Самого Шуйского страшила всякая близкая связь с чужеземцами. В правление Годунова он диву давался, как тот ловко налаживал сношения с английской королевой, датским принцем, немецкими торговыми людьми, но втайне осуждал его: оттого одно смущение на Руси. Зело уж по-бесовски непристойно, бойко и разгульно вели себя чужеземцы на Москве в своих срамных коротких одежонках. С блудовскими ужимками распутный наемник из Парижа, Яшка Маржерет чуть ли не на венец царю Борису усаживался, гоголем в царских палатах расхаживал, девок за бока прилюдно пощипывал. Да и то не диво, ежели, по слухам, его король Анри сам бесу и поныне служит, предав свою гугенотскую веру. Ишь, плут, проглаголил: «Париж стоит обедни» – и поцеловал проклинаемый же самим католицкий крыж. Ни святынь своих не почитают, ни самих себя. Некий захудалый аглицкий купчишко эвон что о своем короле Иакове изрек: «Наимудрейший дурень во всем христианском свете». В обычае у них насмешничать, распутству предаваться да насильничать.
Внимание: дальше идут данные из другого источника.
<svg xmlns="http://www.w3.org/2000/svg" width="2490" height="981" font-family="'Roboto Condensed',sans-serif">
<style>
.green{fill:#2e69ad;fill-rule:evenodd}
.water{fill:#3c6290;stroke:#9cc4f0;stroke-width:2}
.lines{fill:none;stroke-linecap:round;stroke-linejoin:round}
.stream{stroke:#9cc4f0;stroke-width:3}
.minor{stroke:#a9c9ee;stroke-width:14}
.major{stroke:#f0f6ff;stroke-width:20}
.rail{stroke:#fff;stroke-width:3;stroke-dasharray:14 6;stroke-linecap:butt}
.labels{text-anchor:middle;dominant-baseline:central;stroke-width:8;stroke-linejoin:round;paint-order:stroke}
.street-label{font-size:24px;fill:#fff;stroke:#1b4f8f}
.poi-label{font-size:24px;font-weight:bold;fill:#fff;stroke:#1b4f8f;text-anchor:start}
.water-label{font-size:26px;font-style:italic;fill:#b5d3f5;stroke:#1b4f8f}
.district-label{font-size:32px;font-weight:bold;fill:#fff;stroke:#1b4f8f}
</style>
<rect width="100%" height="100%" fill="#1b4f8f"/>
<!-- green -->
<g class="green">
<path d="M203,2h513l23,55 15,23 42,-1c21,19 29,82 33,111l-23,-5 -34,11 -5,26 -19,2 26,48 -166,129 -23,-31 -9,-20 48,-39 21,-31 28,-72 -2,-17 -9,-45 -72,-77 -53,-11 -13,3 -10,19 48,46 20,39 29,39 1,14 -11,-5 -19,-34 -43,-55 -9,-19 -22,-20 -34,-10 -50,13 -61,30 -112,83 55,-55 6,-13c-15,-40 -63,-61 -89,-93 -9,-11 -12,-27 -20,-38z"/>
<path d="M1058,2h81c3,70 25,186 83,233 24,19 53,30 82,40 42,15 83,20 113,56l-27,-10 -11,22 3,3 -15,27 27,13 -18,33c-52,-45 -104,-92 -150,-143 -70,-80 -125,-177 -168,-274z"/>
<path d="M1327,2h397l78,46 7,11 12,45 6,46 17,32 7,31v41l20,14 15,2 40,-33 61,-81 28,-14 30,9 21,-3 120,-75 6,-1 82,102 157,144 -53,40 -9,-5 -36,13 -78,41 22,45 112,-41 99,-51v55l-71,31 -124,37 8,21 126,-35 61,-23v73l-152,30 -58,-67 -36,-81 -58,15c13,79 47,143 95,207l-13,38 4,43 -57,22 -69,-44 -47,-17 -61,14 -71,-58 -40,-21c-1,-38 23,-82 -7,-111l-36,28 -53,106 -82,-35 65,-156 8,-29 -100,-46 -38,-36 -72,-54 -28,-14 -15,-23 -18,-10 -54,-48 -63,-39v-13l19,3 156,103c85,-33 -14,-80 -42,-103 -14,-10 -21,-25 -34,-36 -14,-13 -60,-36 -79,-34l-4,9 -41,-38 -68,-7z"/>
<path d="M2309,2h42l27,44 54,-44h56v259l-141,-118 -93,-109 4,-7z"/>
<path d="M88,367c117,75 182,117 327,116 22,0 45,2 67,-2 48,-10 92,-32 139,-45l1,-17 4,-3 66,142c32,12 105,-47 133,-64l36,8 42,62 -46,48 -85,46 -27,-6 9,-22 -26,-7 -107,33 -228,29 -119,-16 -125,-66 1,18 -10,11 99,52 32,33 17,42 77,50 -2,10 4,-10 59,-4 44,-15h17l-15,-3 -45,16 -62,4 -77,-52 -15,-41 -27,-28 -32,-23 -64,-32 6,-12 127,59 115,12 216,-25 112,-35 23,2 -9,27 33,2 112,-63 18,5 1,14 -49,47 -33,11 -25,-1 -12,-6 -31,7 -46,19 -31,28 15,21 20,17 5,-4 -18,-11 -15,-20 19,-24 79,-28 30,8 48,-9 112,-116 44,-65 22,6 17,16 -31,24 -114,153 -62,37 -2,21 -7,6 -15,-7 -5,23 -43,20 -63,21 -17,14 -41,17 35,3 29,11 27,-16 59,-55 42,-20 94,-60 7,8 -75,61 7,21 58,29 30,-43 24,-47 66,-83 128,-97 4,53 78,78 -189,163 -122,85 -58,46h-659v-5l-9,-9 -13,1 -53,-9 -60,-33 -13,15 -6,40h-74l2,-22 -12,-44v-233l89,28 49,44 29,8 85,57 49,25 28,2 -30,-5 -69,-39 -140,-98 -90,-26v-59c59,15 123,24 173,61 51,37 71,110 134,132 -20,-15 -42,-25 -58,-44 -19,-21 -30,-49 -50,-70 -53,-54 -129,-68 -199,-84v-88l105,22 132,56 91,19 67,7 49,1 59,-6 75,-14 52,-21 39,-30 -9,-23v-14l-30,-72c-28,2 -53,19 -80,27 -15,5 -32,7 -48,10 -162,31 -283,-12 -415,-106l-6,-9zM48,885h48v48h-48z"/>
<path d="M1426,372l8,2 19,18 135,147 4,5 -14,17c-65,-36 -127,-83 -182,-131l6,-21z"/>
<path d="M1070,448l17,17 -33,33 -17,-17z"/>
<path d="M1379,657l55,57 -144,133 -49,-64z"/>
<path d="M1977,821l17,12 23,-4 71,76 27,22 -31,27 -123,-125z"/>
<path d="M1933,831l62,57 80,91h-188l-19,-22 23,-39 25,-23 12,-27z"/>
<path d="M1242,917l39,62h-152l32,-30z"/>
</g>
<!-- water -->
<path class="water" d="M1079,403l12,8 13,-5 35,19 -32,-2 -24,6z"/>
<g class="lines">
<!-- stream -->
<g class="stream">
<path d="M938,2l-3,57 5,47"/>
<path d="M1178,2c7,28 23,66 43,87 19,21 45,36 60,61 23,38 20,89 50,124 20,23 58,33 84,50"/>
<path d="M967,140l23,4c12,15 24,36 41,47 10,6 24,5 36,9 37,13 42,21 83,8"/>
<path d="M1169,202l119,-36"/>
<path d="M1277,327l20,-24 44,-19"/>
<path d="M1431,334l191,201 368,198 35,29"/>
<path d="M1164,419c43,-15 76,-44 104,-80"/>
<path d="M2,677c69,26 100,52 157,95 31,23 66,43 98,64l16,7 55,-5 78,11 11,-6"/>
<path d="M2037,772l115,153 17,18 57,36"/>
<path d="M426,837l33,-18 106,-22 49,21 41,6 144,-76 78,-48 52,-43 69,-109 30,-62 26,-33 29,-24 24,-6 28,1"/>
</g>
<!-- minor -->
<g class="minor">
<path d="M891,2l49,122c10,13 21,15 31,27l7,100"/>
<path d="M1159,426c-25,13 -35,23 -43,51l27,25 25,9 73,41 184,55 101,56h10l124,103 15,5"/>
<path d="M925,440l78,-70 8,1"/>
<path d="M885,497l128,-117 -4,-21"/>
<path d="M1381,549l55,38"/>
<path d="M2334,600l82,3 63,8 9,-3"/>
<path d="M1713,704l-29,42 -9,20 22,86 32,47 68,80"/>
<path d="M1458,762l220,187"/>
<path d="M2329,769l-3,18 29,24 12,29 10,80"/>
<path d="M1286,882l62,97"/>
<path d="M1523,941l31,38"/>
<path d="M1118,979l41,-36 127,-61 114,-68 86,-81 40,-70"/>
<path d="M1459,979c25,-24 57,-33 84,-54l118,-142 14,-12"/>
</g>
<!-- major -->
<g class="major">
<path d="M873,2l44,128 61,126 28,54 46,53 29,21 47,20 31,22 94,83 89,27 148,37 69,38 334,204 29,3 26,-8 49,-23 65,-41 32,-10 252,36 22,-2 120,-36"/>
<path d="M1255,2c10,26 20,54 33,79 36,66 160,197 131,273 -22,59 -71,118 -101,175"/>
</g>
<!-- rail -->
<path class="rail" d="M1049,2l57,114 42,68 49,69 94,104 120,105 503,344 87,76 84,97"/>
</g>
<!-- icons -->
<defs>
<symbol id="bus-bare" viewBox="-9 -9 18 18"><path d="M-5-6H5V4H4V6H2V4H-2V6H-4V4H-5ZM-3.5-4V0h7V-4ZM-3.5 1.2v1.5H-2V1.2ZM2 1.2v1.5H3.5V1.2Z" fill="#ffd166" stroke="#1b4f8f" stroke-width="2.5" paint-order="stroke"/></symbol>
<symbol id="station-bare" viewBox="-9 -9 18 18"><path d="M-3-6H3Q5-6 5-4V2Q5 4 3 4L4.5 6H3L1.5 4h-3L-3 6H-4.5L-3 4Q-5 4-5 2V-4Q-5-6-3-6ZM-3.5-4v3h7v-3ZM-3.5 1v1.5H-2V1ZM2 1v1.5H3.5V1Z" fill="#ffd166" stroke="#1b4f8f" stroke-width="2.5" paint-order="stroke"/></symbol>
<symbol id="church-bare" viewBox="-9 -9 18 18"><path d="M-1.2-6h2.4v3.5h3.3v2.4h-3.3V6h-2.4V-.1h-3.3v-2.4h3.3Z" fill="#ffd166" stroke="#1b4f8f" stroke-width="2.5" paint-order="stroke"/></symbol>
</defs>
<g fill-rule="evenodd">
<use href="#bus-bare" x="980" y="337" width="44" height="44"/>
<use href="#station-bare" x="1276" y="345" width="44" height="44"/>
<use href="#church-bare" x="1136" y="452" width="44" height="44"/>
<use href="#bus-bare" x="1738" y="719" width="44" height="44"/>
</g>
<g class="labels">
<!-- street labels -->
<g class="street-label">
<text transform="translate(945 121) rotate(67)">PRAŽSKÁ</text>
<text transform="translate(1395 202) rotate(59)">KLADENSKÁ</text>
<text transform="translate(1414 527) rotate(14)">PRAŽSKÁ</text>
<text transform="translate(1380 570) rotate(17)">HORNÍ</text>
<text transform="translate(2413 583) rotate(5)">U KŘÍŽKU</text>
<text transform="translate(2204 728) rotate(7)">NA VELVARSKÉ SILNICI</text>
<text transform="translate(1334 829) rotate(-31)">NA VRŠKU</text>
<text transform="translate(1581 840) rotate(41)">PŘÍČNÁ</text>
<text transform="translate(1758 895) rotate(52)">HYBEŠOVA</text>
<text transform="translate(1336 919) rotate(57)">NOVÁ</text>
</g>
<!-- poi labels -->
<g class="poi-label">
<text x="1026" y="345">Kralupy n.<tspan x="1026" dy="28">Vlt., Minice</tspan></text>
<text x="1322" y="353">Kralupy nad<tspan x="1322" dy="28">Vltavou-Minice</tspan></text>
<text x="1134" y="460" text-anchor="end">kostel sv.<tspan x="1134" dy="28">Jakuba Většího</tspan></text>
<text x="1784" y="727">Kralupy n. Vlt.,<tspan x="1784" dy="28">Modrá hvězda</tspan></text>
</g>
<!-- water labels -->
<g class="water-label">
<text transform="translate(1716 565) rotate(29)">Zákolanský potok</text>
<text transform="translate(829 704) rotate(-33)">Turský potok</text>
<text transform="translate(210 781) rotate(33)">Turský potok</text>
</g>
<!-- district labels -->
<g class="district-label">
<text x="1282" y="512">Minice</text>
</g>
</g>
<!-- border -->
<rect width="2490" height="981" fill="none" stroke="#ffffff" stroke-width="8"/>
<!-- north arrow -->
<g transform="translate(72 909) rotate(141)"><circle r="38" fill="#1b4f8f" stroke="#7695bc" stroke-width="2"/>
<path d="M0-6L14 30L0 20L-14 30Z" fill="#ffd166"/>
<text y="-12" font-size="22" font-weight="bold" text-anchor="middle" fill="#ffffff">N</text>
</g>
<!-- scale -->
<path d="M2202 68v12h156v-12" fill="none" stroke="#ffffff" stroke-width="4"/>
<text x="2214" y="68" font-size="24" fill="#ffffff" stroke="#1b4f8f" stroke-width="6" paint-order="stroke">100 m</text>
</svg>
Гишпанские вон владыки только и знают, что костры палят, по всем своим землям ни про что ни за что тысячами жгут людишек. Чего уж их судить! Великий Рим в смраде погряз, поганых иезуитов расплодя. Довелось Шуйскому зреть их злодейские лики при Гришке Отрепьеве: одним обличьем устрашают. Вся зараза, вся погань нечестивая, того и жди, Русь затопит. А ей бы, матушке, покоя да тишины ноне. Но как запереться? Как отгородиться? Непонятная, странная, чуждая жизнь вершится там, за пределами его царства, насылая нехристей и нечестивцев, проходимцев и разбойников, отравителей-лекарей и воров-самозванцев.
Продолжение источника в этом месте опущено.